Nor does she notice my disappointment in the park itself. It smells and looks more like a mall than a baseball park. And with the constant drone of rock music, scoreboard games, and peppy public address announcements about "Yerrrrrrrrr Houston Aaaastros," it feels too much like a Spurs game from our so-so seats deep down the right-field line. The experience was second-rate.

Which brings us back to Chris. Chris is going to "exchange" our tickets the next day for "Club Level" seats, a special out-of-towner deal of only $40 more per ticket. I want to see if it's possible to enjoy a game here. I'd invested a lot in this trip. I was going to find Chris. And at the very last second (as we trudge to the gate and our bad seats) I spot a blue canopy a block away in an empty parking lot. It's Chris. Once Chris' associates determine that the sweaty and exhausted tourists are not Houston police officers, Chris reveals himself to be a pleasant, affable guy with official business cards. He's sorry for our troubles but, hey, "It's all good."

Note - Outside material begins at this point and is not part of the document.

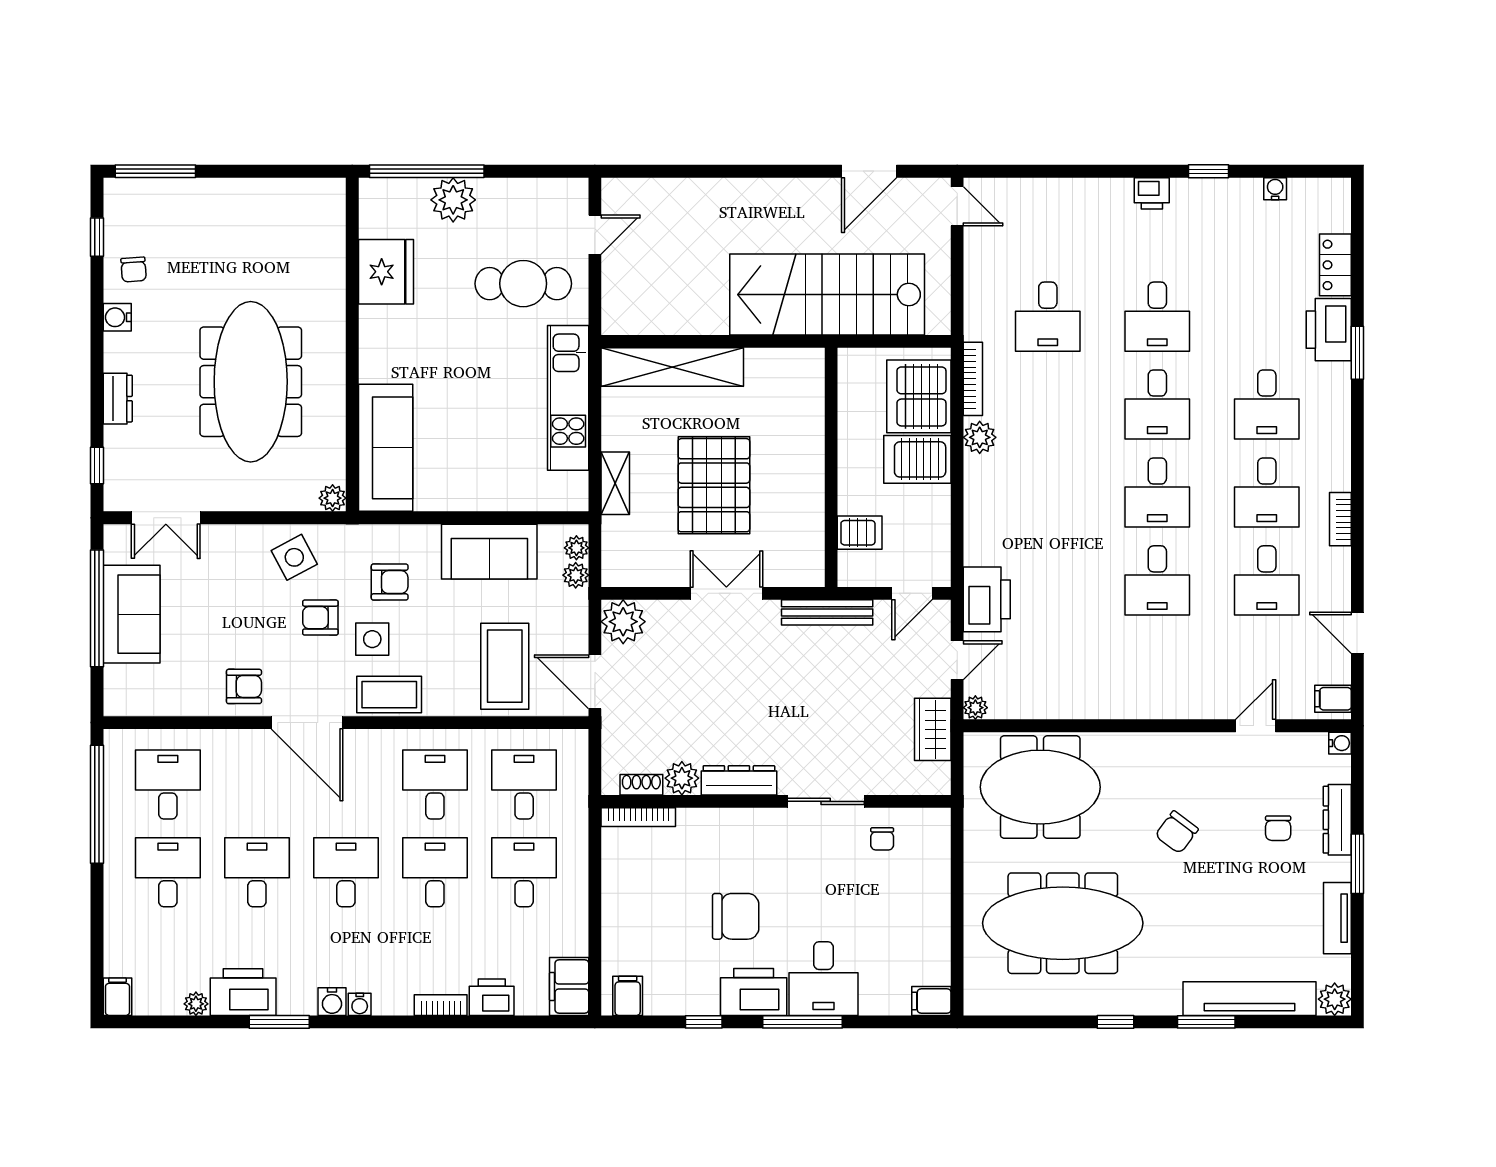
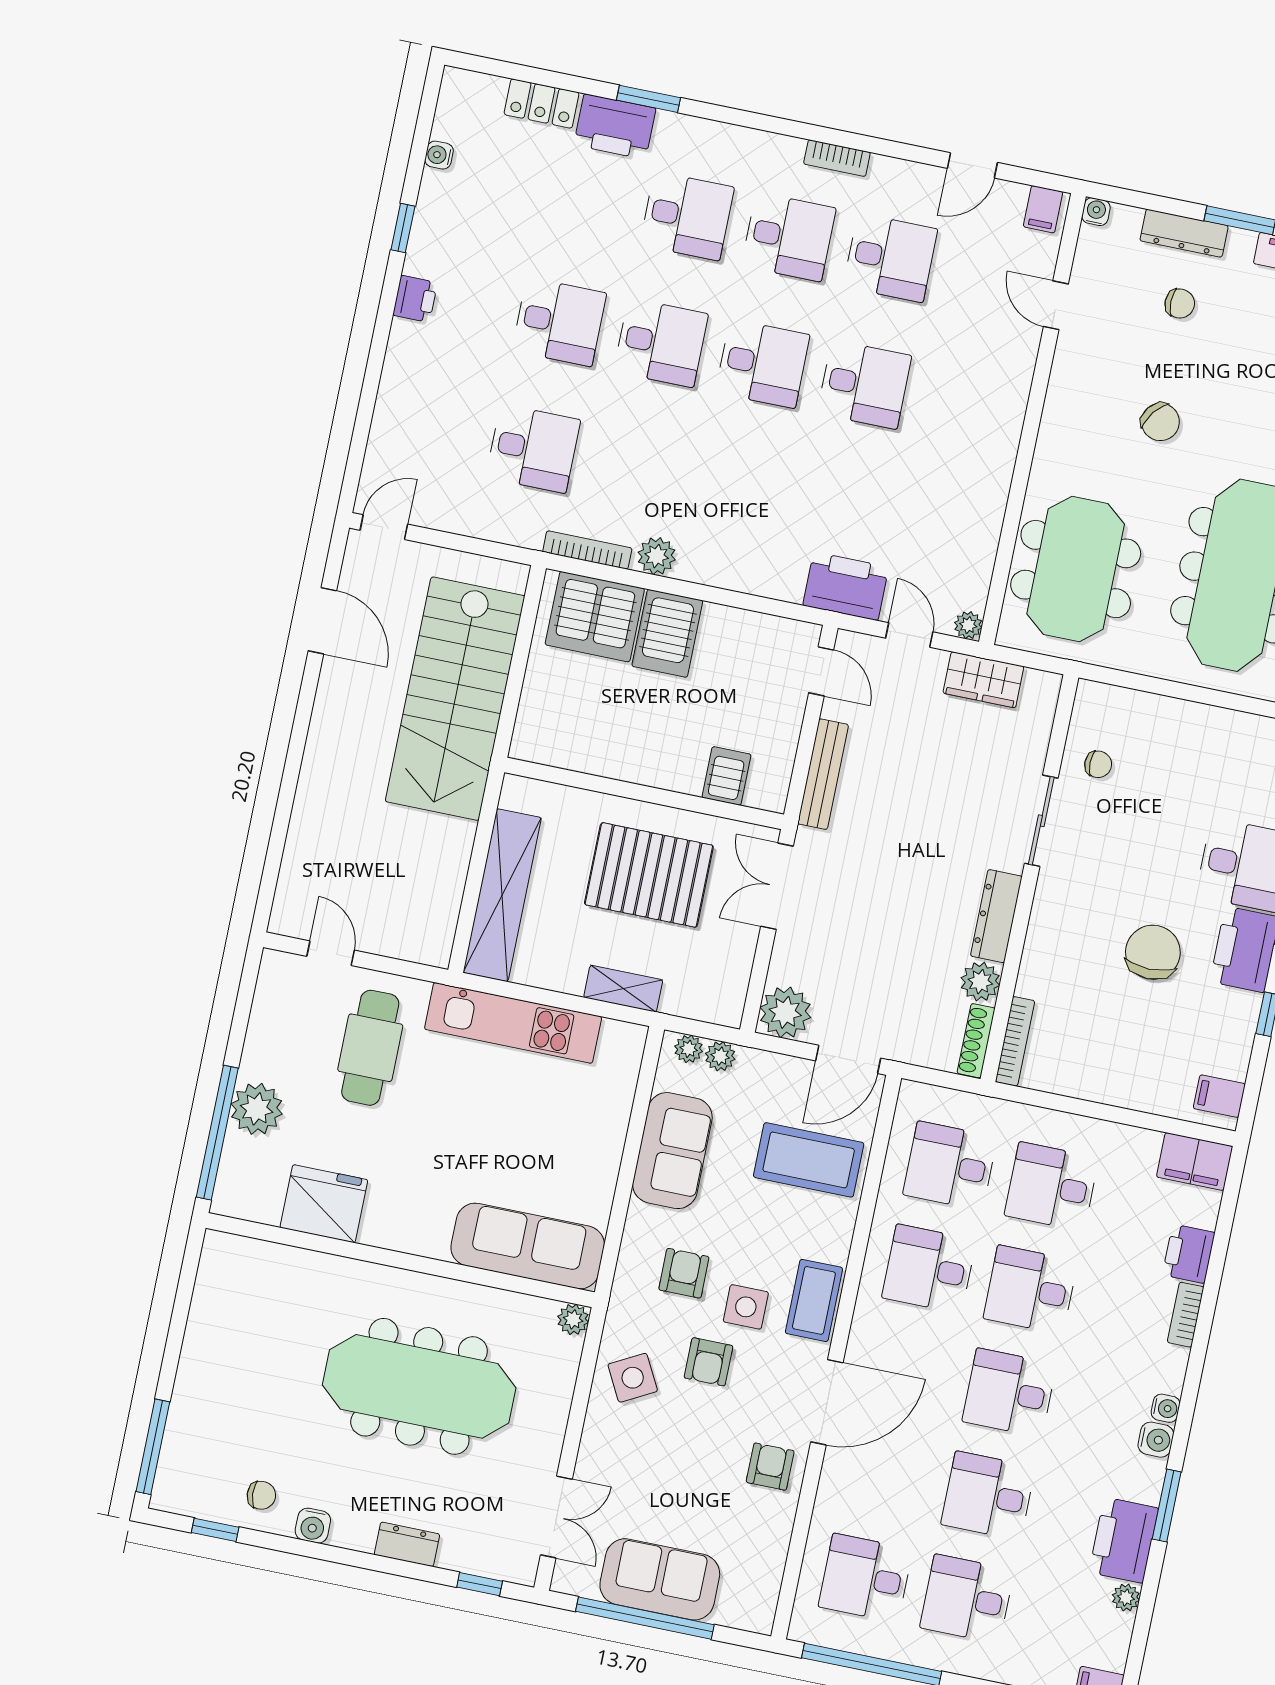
wall: (831, 467) -> (644, 793), moved
server rack: (860, 533) -> (727, 776), moved
shoe rack: (641, 785) -> (976, 1041), width x1.43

So we're behind home plate. We hear the pop of the ball in the catcher's mitt. We can see where the balls are hit. The horrible woman is hundreds of yards away. It feels like a baseball game. Kelly quickly becomes engrossed in her scorekeeping, though she completely disagrees with the concept of the fielder's choice or that a walk doesn't count as an at bat, and, by the eighth inning (and the third 99-oz. Shiner Bock), she really doesn't care anymore.